If Microsoft had actually moved all the settings over to the "new" settings app (it's 12 years old, btw), I'd be supportive of this.
It's a joke that windows has 2 settings apps, and searching for specific settings in the start menu will take you to either, or to both.
But as we all know, Microsoft won't do this properly. They'll likely just continue with their 75% finished settings app while hiding the control panel, and if you need something not in the settings app you'll have to open some old menu using a run command or some other terrible convoluted step that makes you feel like you're running a half-baked Linux distro from 2003.
MacOS, Android, iOS, Linux distros don't have this issue. Fucking TempleOS doesn't have this issue. Microsoft is a $3.2 trillion company!

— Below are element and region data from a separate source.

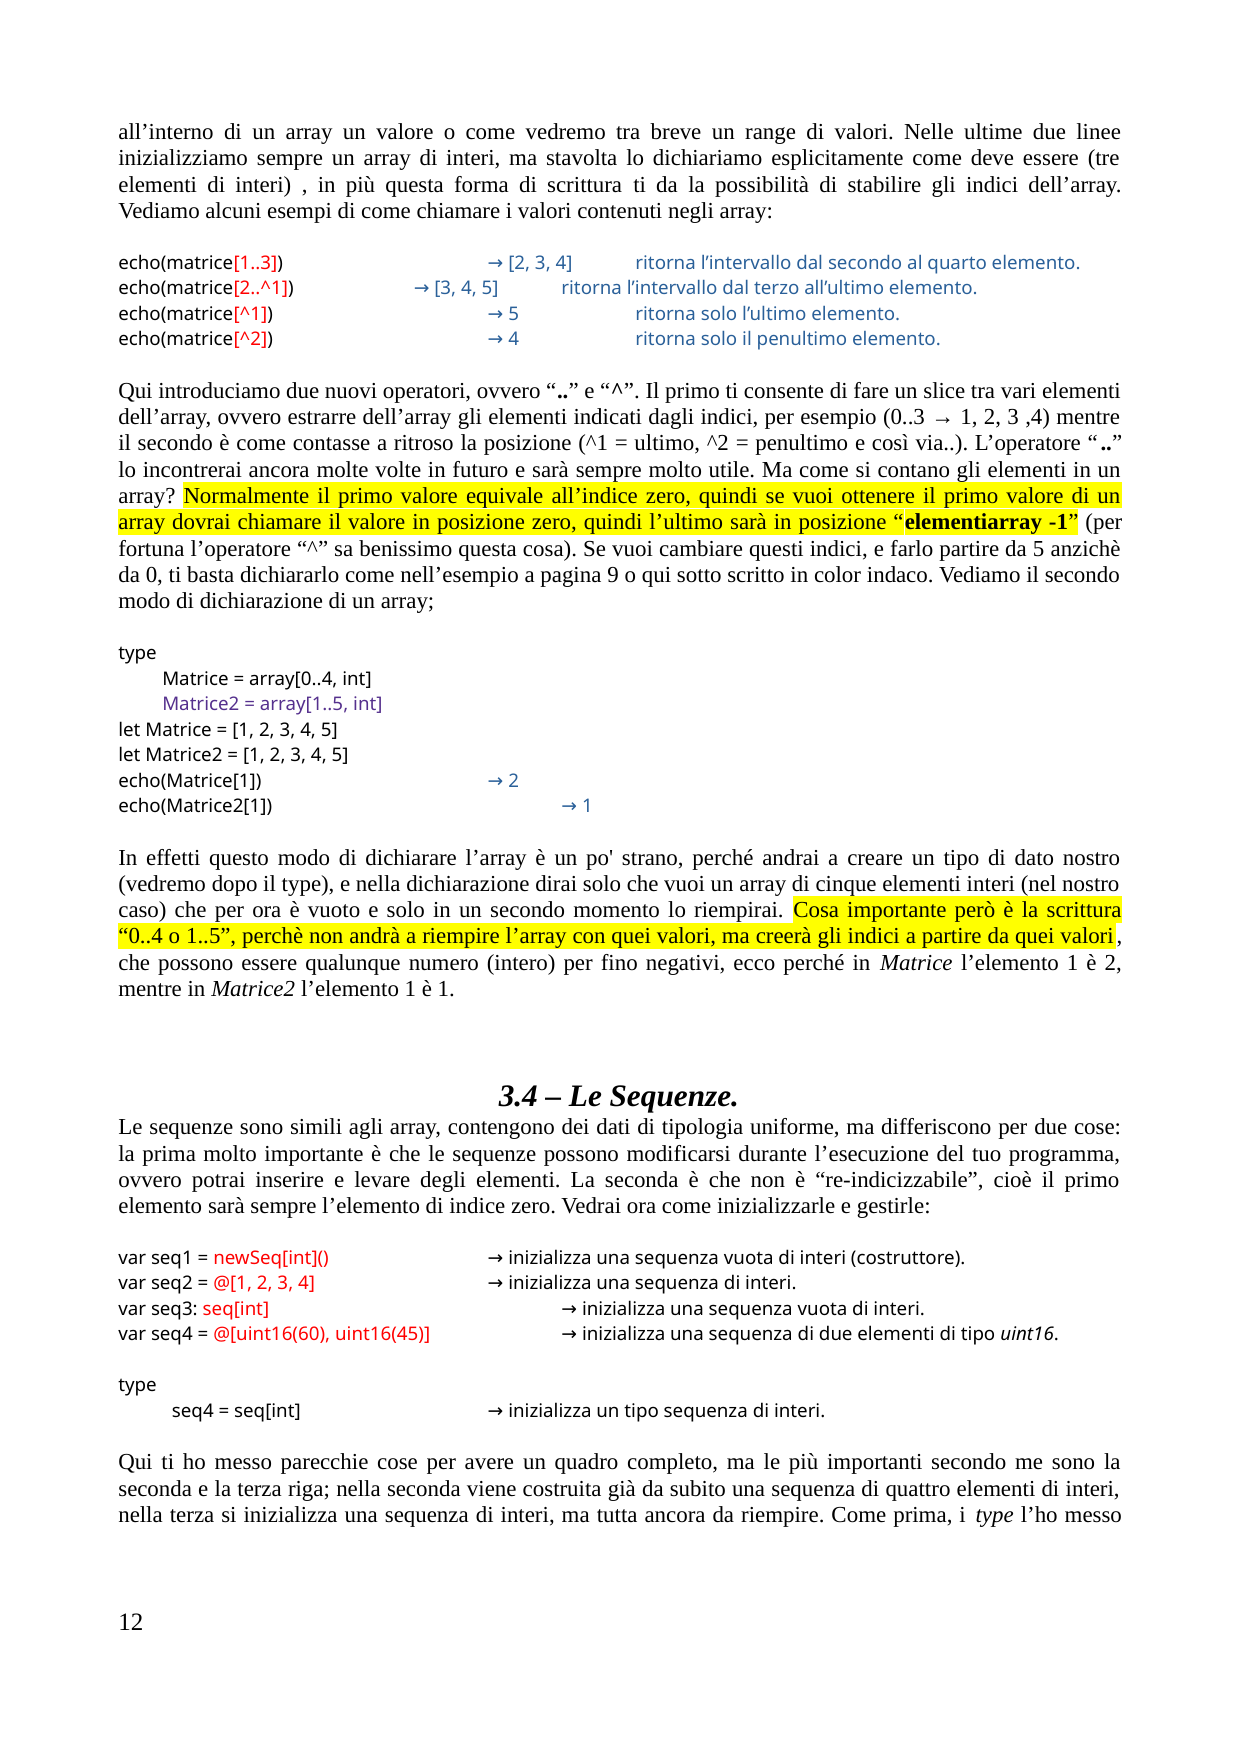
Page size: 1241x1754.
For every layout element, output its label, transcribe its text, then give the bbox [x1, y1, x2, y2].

text seq4 = seq[int] → inizializza un tipo sequenza di interi. [118, 1397, 1122, 1423]
text all’interno di un array un valore o come vedremo tra breve un range di valori. Nelle ultime due linee inizializziamo sempre un array di interi, ma stavolta lo dichiariamo esplicitamente come deve essere (tre elementi di interi) , in più questa forma di scrittura ti da la possibilità di stabilire gli indici dell’array. Vediamo alcuni esempi di come chiamare i valori contenuti negli array: [118, 118, 1122, 223]
text echo(Matrice2[1]) → 1 [118, 792, 1122, 818]
text echo(Matrice[1]) → 2 [118, 767, 1122, 792]
text echo(matrice[2..^1]) → [3, 4, 5] ritorna l’intervallo dal terzo all’ultimo elemento. [118, 274, 1122, 300]
text var seq2 = @[1, 2, 3, 4] → inizializza una sequenza di interi. [118, 1270, 1122, 1295]
text Qui ti ho messo parecchie cose per avere un quadro completo, ma le più importanti secondo me sono la seconda e la terza riga; nella seconda viene costruita già da subito una sequenza di quattro elementi di interi, nella terza si inizializza una sequenza di interi, ma tutta ancora da riempire. Come prima, i type l’ho messo [118, 1448, 1122, 1527]
text var seq4 = @[uint16(60), uint16(45)] → inizializza una sequenza di due elementi di tipo uint16. [118, 1321, 1122, 1346]
text Matrice2 = array[1..5, int] [118, 690, 1122, 716]
text Le sequenze sono simili agli array, contengono dei dati di tipologia uniforme, ma differiscono per due cose: la prima molto importante è che le sequenze possono modificarsi durante l’esecuzione del tuo programma, ovvero potrai inserire e levare degli elementi. La seconda è che non è “re-indicizzabile”, cioè il primo elemento sarà sempre l’elemento di indice zero. Vedrai ora come inizializzarle e gestirle: [118, 1113, 1122, 1219]
text var seq3: seq[int] → inizializza una sequenza vuota di interi. [118, 1295, 1122, 1321]
text type [118, 1372, 1122, 1397]
text Matrice = array[0..4, int] [118, 665, 1122, 690]
text let Matrice = [1, 2, 3, 4, 5] [118, 716, 1122, 741]
text let Matrice2 = [1, 2, 3, 4, 5] [118, 741, 1122, 767]
text Qui introduciamo due nuovi operatori, ovvero “..” e “^”. Il primo ti consente di fare un slice tra vari elementi dell’array, ovvero estrarre dell’array gli elementi indicati dagli indici, per esempio (0..3 → 1, 2, 3 ,4) mentre il secondo è come contasse a ritroso la posizione (^1 = ultimo, ^2 = penultimo e così via..). L’operatore “..” lo incontrerai ancora molte volte in futuro e sarà sempre molto utile. Ma come si contano gli elementi in un array? Normalmente il primo valore equivale all’indice zero, quindi se vuoi ottenere il primo valore di un array dovrai chiamare il valore in posizione zero, quindi l’ultimo sarà in posizione “elementiarray -1” (per fortuna l’operatore “^” sa benissimo questa cosa). Se vuoi cambiare questi indici, e farlo partire da 5 anzichè da 0, ti basta dichiararlo come nell’esempio a pagina 9 o qui sotto scritto in color indaco. Vediamo il secondo modo di dichiarazione di un array; [118, 377, 1122, 614]
text echo(matrice[^1]) → 5 ritorna solo l’ultimo elemento. [118, 300, 1122, 326]
text In effetti questo modo di dichiarare l’array è un po' strano, perché andrai a creare un tipo di dato nostro (vedremo dopo il type), e nella dichiarazione dirai solo che vuoi un array di cinque elementi interi (nel nostro caso) che per ora è vuoto e solo in un secondo momento lo riempirai. Cosa importante però è la scrittura “0..4 o 1..5”, perchè non andrà a riempire l’array con quei valori, ma creerà gli indici a partire da quei valori, che possono essere qualunque numero (intero) per fino negativi, ecco perché in Matrice l’elemento 1 è 2, mentre in Matrice2 l’elemento 1 è 1. [118, 843, 1122, 1002]
text type [118, 639, 1122, 665]
text echo(matrice[1..3]) → [2, 3, 4] ritorna l’intervallo dal secondo al quarto elemento. [118, 249, 1122, 274]
text var seq1 = newSeq[int]() → inizializza una sequenza vuota di interi (costruttore). [118, 1244, 1122, 1270]
text 3.4 – Le Sequenze. [118, 1077, 1122, 1113]
text echo(matrice[^2]) → 4 ritorna solo il penultimo elemento. [118, 326, 1122, 351]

The absolute lack of effort they put into Windows is pathetic. They're a shining example of why monopolies should not be allowed to happen.
the thing that most grinds my gears is that there are settings that appear in both control panels and settings, appear to be changeable in both, but only one or the other actually changes anything.

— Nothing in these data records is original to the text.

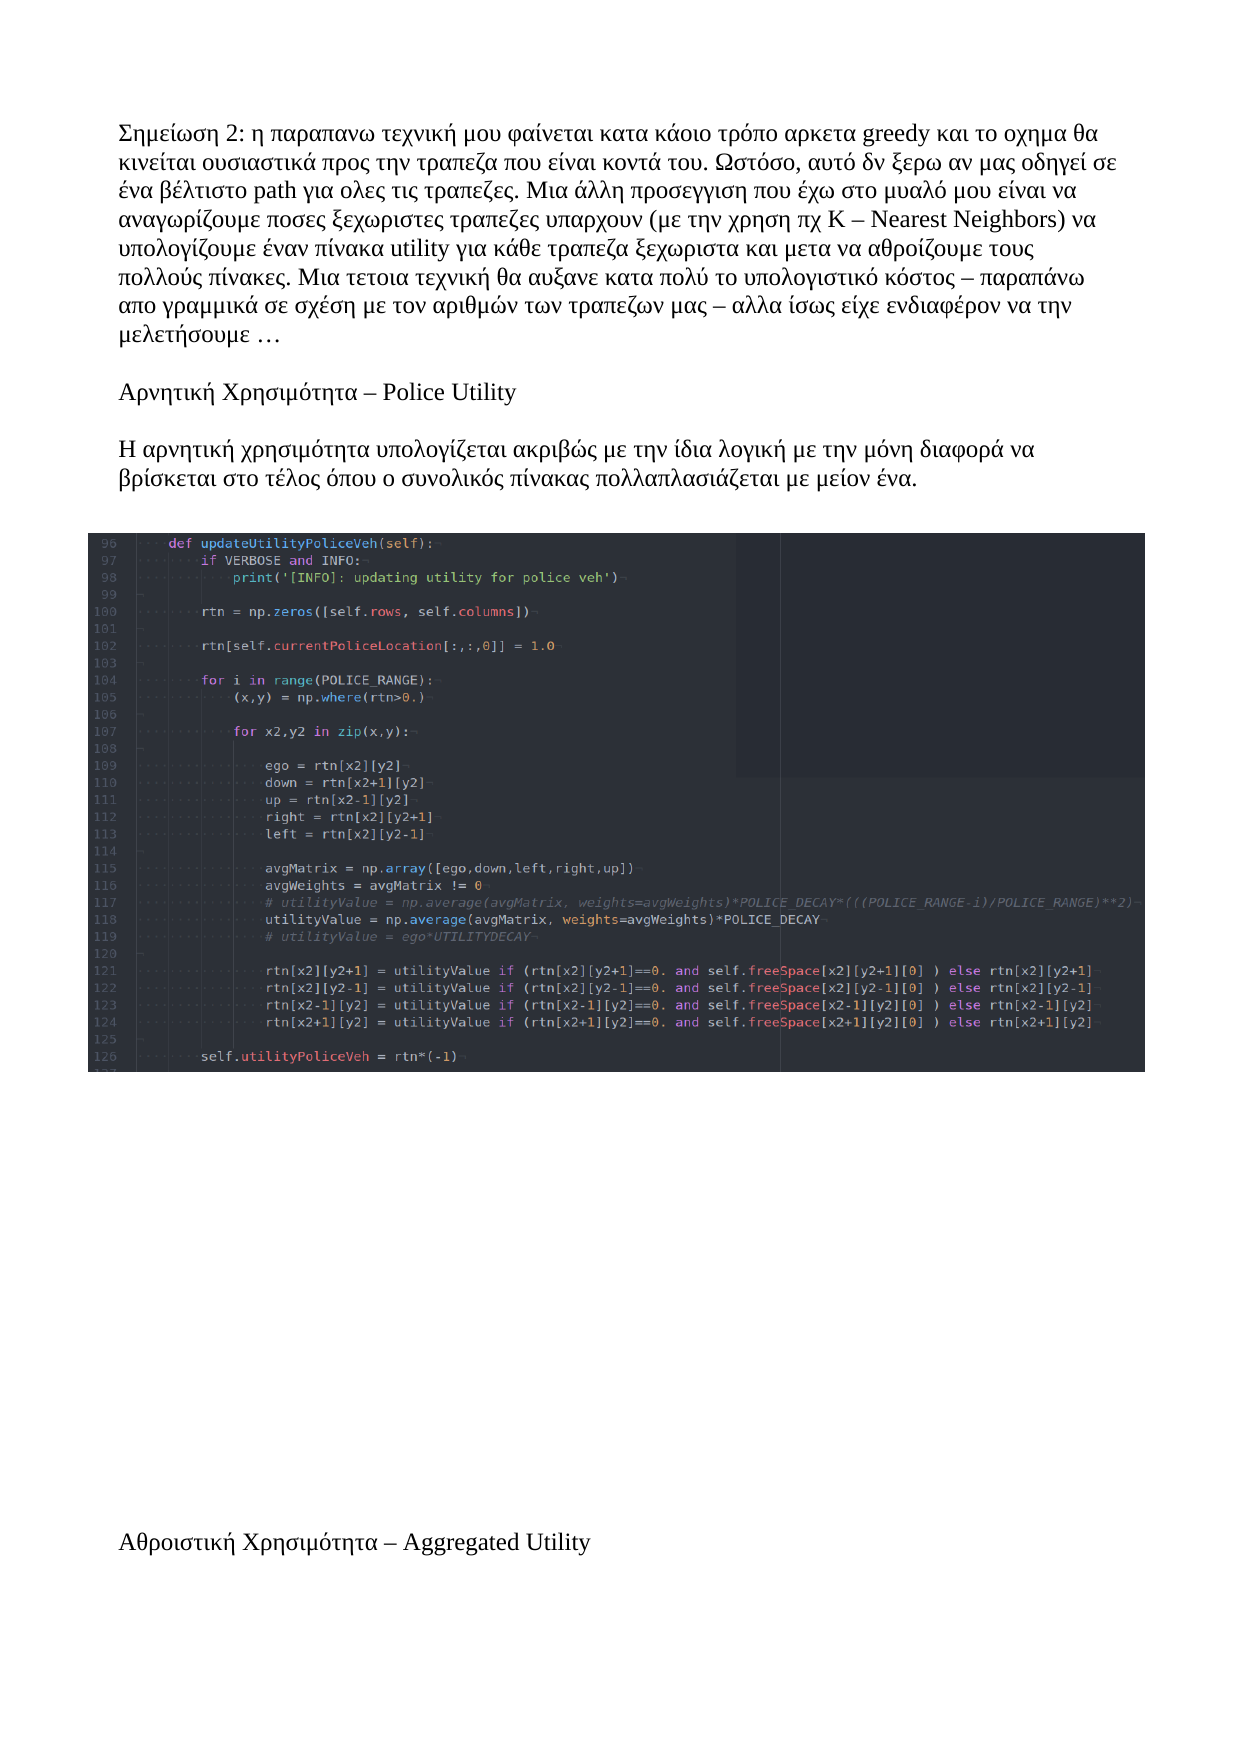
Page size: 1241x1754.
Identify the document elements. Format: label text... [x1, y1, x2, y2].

picture [88, 533, 1145, 1072]
text Η αρνητική χρησιμότητα υπολογίζεται ακριβώς με την ίδια λογική με την μόνη διαφορά να βρίσκεται στο τέλος όπου ο συνολικός πίνακας πολλαπλασιάζεται με μείον ένα. [118, 434, 1122, 492]
text Αρνητική Χρησιμότητα – Police Utility [118, 377, 1122, 406]
text Αθροιστική Χρησιμότητα – Aggregated Utility [118, 1527, 1122, 1556]
text Σημείωση 2: η παραπανω τεχνική μου φαίνεται κατα κάοιο τρόπο αρκετα greedy και το οχημα θα κινείται ουσιαστικά προς την τραπεζα που είναι κοντά του. Ωστόσο, αυτό δν ξερω αν μας οδηγεί σε ένα βέλτιστο path για ολες τις τραπεζες. Μια άλλη προσεγγιση που έχω στο μυαλό μου είναι να αναγωρίζουμε ποσες ξεχωριστες τραπεζες υπαρχουν (με την χρηση πχ Κ – Nearest Neighbors) να υπολογίζουμε έναν πίνακα utility για κάθε τραπεζα ξεχωριστα και μετα να αθροίζουμε τους πολλούς πίνακες. Μια τετοια τεχνική θα αυξανε κατα πολύ το υπολογιστικό κόστος – παραπάνω απο γραμμικά σε σχέση με τον αριθμών των τραπεζων μας – αλλα ίσως είχε ενδιαφέρον να την μελετήσουμε … [118, 118, 1122, 348]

I hate the settings app so much that I've just learned the powershell commands for setting up printers and changing NIC settings. Honestly it wouldn't be as bad if a. It didn't take forever to load on occasion and b. I could have two settings windows open at once.
It's so hard to find settings there that jumping between network center and add device is not intuitive. If they remove control panel from servers too I might quite my msp job and go work at a grocery store.

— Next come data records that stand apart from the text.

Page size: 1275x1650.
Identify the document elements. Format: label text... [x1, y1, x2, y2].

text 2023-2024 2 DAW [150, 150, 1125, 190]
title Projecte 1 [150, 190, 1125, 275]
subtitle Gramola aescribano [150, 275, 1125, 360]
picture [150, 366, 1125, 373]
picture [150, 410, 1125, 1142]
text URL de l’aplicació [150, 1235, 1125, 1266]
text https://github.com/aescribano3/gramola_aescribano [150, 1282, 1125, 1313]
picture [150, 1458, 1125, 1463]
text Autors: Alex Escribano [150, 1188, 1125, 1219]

Does Linux have good support for VR yet? Specifically my HP Reverb g2 that seems to be reliant on windows mixed reality...
I've never tried VR on any OS, but from what I've heard it's hit and miss on Linux right now - certainly not as good as Windows at the moment.
I know that KDE has a lot of stuff for VR (unsurprising given Valve is pushing for it), and Gnome has just merged a lot of the same, so if you give it a spin I'd recommend an up-to-date distro (say Fedora or OpenSUSE Tumbleweed) with either KDE or Gnome.
I imagine that when Valve releases their new headset, progress will accelerate, but that's just a guess
Interesting, thank you
Also was unaware Valve was working on a new headset! That's good news as it feels like the market has really stagnated outside of the Meta headsets.
I wouldn't get too excited. Supposedly the next headset is internally called Deckard, and it's been "about to release" for like 3 years now? Pretty much everything people think they know about it is conjecture based off code Valve has tucked away in SteamVR; zero public statements of intent.
As for VR on Linux... kinda? I've only read terrible things about it online. I have an Index and tried to use it with Mint a few months back, and while it mostly worked without any configuration issues, there was a weird white ring around the edge of the screen that I couldn't figure out.
To be fair, when has Valve ever done this?
About as often as they actually release anything
I have the same headset, and as of a few weeks ago when I last checked, there is not complete support. I think the display works mostly, but the controllers don't so it might depend on what you are doing.
Interesting - I rarely use the controllers, so could be do-able at least as a dual boot
Just a curious question - Is there any VR sets that work with Linux Distros? I'm not much of a gamer to need or want one. Just want to learn for learning's sake.